Even though CAD/CAM training is starting to become integrated in most dental school curriculums, only 34% of respondents who graduated from 2014 to 2017 felt like their training was sufficient to operate the CAD/CAM chairside unit independently. Perhaps this is due to the dentist playing a more active role in the digital laboratory aspect of dentistry instead of making traditional impressions and sending it to the lab. Once the preparation is scanned, the provider can virtually manipulate the proposed restoration using digital techniques, putting the laboratory effort into the dentist’s hands. In the process of designing a restoration, there is a learning curve involved to ultimately feel comfortable scanning clinically, and navigating the software. This survey data also supported continued CAD/CAM training after a dental school. In the USAF, the majority of dentists attend a 1-year advanced education in the general dentistry program where they receive additional training on the CAD/CAM technology from dental staff with advanced training.
As expected, more graduates from years 2014–2017 completed between 6–10 restorations and 11 or more restorations compared to other groups. This data suggest that dental schools are not merely trying to give their students a one-time experience with CAD/CAM but rather exposing them to multiple opportunities to utilize CAD/CAM clinically. There was also a correlation between the amount of restorations and respondents who graduated from schools in the southwest and southeast regions of the United States. This finding could be a result of the management and recruitment of patients in dental schools within these two regions to ensure there is no shortage of clinical cases. Further investigation is required in this area to understand the connection between the amount of CAD/CAM restorations completed and the region of the United States.

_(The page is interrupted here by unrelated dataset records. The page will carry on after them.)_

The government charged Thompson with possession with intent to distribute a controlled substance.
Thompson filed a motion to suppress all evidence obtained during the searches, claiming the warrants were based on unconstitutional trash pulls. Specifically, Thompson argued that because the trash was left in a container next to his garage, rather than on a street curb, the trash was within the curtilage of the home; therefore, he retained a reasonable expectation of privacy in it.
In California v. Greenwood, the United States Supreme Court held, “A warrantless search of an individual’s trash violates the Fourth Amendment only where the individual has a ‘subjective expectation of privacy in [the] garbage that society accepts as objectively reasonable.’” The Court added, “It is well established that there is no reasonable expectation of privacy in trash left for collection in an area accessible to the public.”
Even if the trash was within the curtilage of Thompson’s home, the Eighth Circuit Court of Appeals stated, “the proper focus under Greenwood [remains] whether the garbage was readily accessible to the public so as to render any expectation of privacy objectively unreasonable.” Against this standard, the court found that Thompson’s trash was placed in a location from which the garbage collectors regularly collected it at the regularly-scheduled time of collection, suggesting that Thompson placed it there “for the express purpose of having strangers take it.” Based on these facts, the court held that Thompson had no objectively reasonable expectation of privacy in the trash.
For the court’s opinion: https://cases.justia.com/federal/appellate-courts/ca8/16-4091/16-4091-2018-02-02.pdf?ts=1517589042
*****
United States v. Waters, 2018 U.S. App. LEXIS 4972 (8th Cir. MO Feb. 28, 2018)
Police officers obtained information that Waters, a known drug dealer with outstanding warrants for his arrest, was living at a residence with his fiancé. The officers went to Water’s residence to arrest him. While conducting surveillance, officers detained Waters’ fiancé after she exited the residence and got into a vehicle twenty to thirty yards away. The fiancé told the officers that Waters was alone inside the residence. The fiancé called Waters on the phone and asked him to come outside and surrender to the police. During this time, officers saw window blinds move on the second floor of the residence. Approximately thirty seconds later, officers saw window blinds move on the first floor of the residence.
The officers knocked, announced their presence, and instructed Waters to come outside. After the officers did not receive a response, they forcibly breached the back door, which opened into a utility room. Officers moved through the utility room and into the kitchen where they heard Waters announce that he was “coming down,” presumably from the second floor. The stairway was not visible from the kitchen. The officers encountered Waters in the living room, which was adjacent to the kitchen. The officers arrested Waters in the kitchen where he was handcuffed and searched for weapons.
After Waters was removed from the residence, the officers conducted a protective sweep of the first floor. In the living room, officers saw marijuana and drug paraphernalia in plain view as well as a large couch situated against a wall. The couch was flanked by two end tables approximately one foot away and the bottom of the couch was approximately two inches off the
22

Within the limits of this study, the following conclusions could be drawn. Computer-aided design/computer-aided manufacturing is becoming a more prevalent part of the dental school curriculum, which is mainly utilizing lectures, literature reviews, elective courses, and exposure preclinically for training. Most of the respondents did not feel their training was sufficient enough to use the CAD/CAM technology independently. More respondents in the groups of graduation years 2014–2017 had completed more CAD/CAM restorations compared to the other year groups.
The views expressed in this article are those of the authors and do not reflect the official policy of the US Air Force, the Department of Defense, Uniformed Services University of the Health Sciences, or the US government. The authors do not have any financial interest in the companies whose materials are discussed in this article.